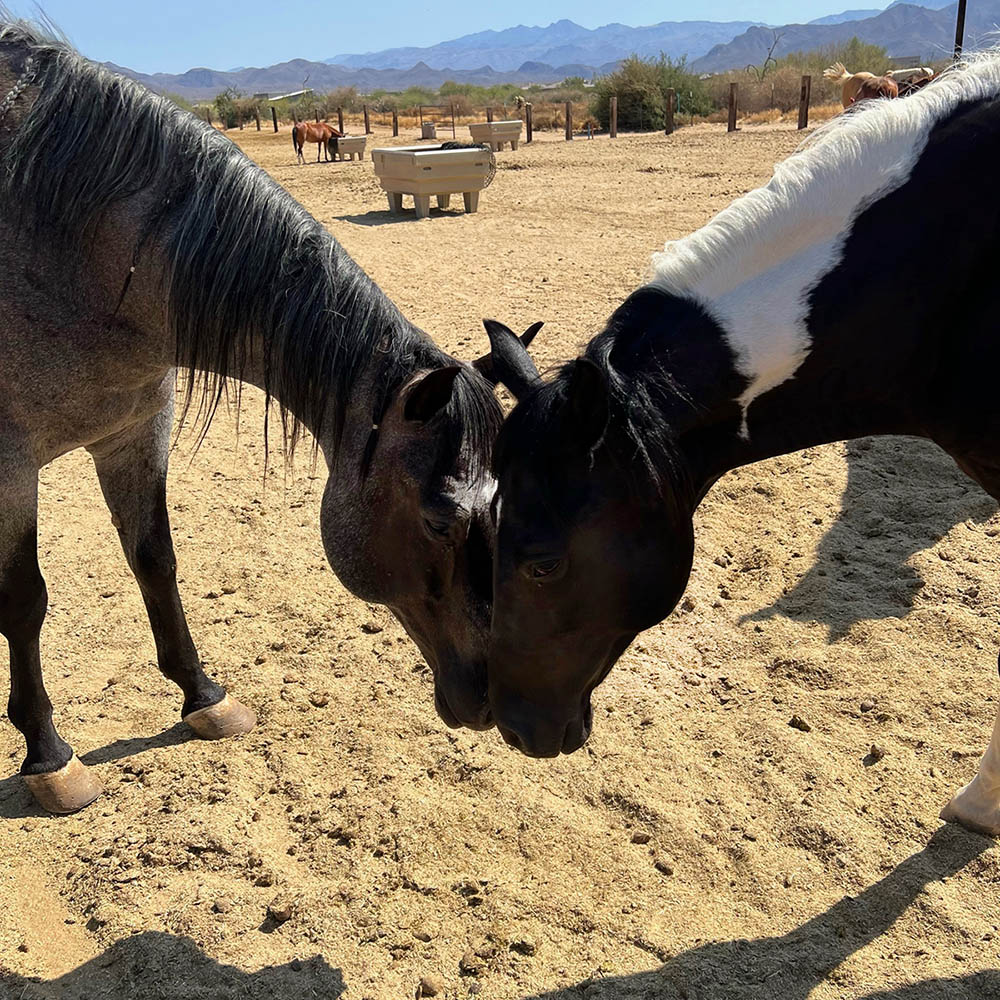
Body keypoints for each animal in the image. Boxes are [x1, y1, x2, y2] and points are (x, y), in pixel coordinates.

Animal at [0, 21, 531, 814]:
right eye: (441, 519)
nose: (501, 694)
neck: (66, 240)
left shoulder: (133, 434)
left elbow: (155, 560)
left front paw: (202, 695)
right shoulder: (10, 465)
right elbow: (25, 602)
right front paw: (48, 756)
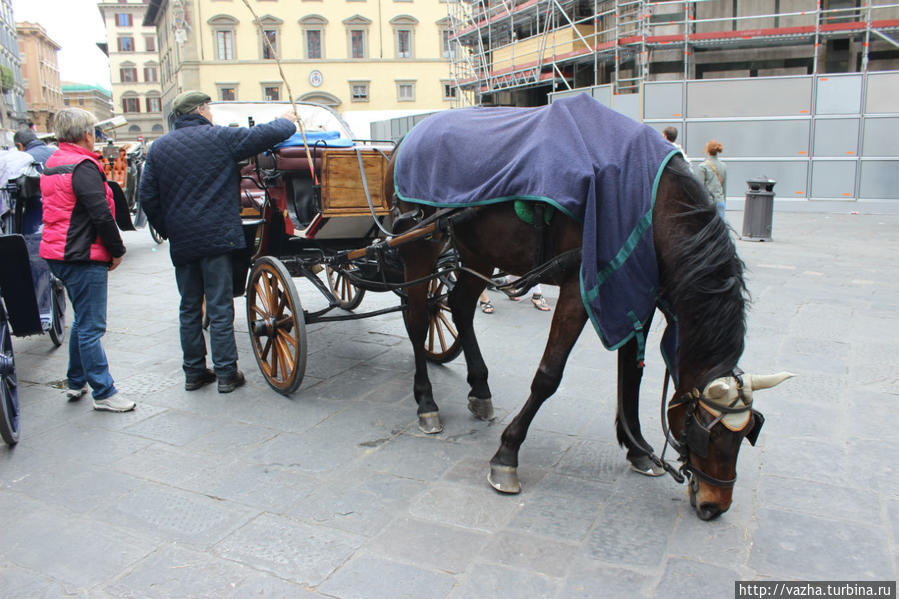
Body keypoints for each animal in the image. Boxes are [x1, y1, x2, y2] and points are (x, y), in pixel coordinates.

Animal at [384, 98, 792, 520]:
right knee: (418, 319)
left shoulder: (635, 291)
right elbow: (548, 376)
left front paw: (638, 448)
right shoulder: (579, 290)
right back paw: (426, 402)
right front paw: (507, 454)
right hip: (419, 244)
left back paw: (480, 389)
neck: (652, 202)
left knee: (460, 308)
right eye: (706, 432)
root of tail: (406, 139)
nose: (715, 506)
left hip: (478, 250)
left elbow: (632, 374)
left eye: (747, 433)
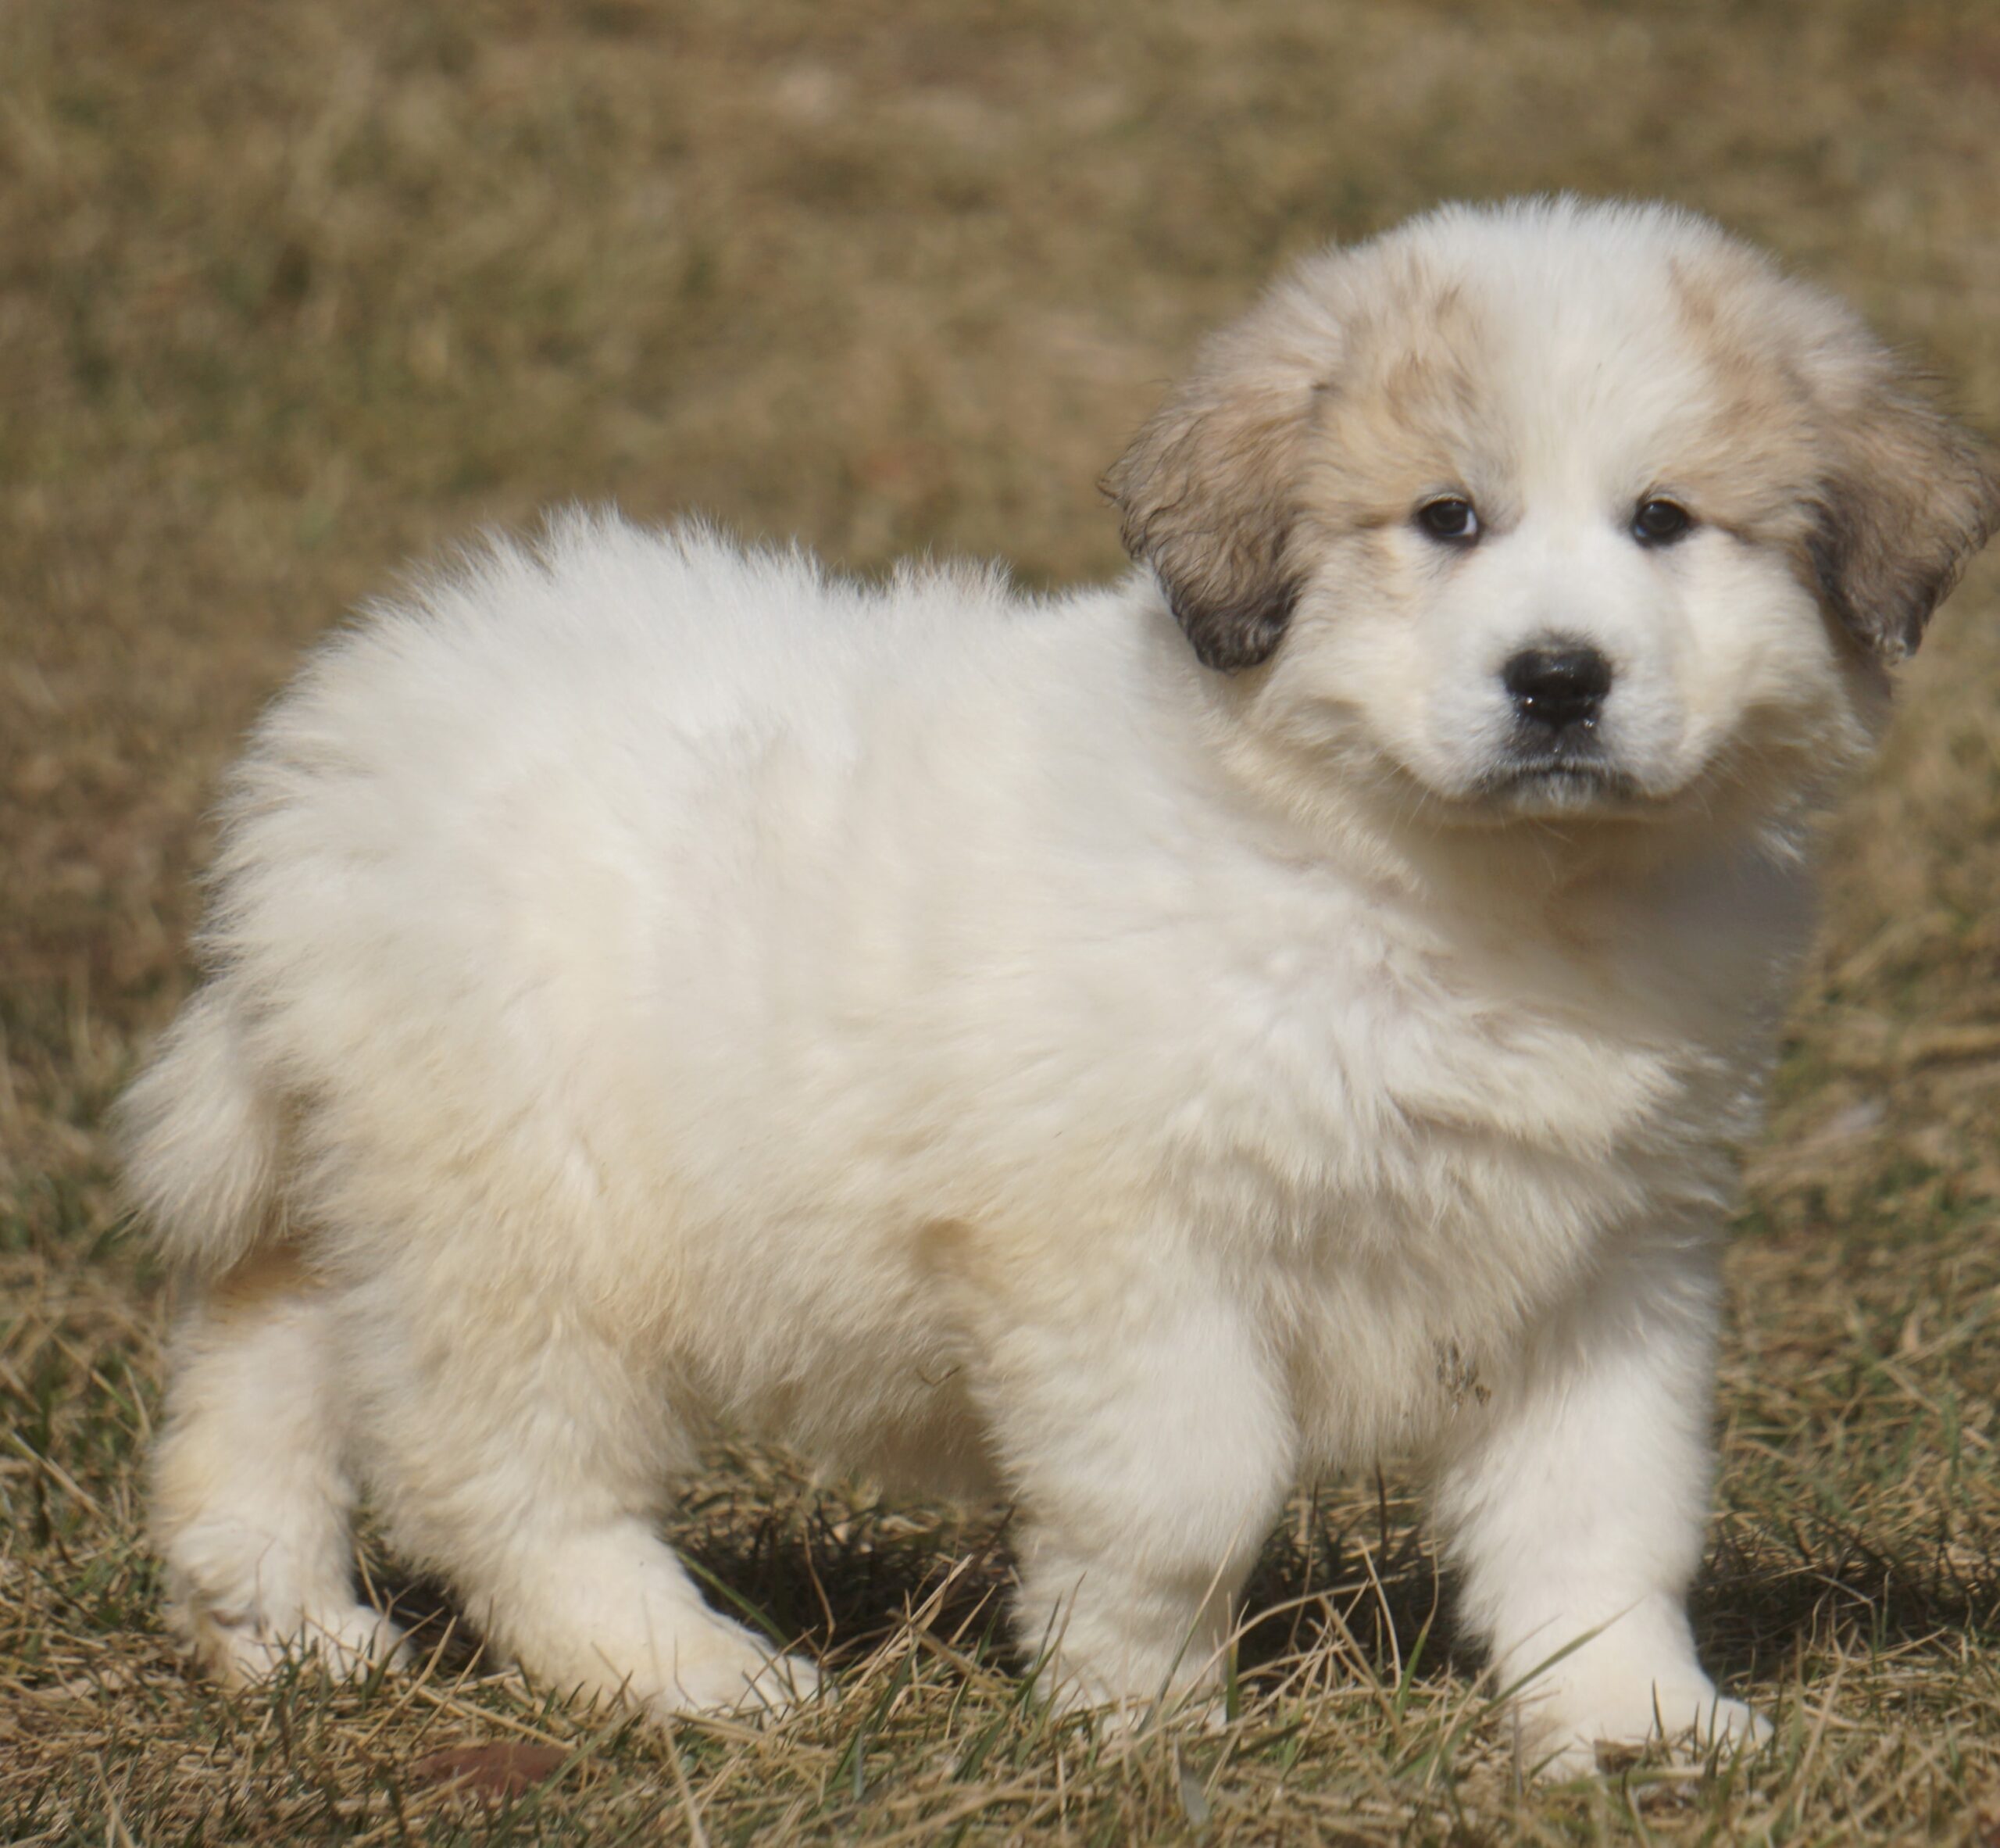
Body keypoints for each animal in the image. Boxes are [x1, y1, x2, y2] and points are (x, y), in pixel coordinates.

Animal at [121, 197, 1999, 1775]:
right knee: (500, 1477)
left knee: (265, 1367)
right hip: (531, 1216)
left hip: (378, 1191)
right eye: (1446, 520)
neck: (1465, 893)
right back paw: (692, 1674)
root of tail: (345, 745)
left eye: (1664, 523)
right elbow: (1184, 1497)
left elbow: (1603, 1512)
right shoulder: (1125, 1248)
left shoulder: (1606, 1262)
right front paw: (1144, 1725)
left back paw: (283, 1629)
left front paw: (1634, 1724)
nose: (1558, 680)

-- Prompt --
In the answer, restate word for word each line from the one with "left knee: (265, 1367)" through the end of the material above.

-- Answer below --
left knee: (265, 1367)
right hip: (531, 1216)
left hip: (378, 1191)
right eye: (1446, 520)
neck: (1465, 893)
right back paw: (692, 1674)
root of tail: (345, 745)
left eye: (1664, 523)
right elbow: (1184, 1497)
left elbow: (1603, 1512)
right shoulder: (1125, 1248)
left shoulder: (1606, 1262)
right front paw: (1144, 1725)
left back paw: (283, 1629)
left front paw: (1634, 1724)
nose: (1558, 680)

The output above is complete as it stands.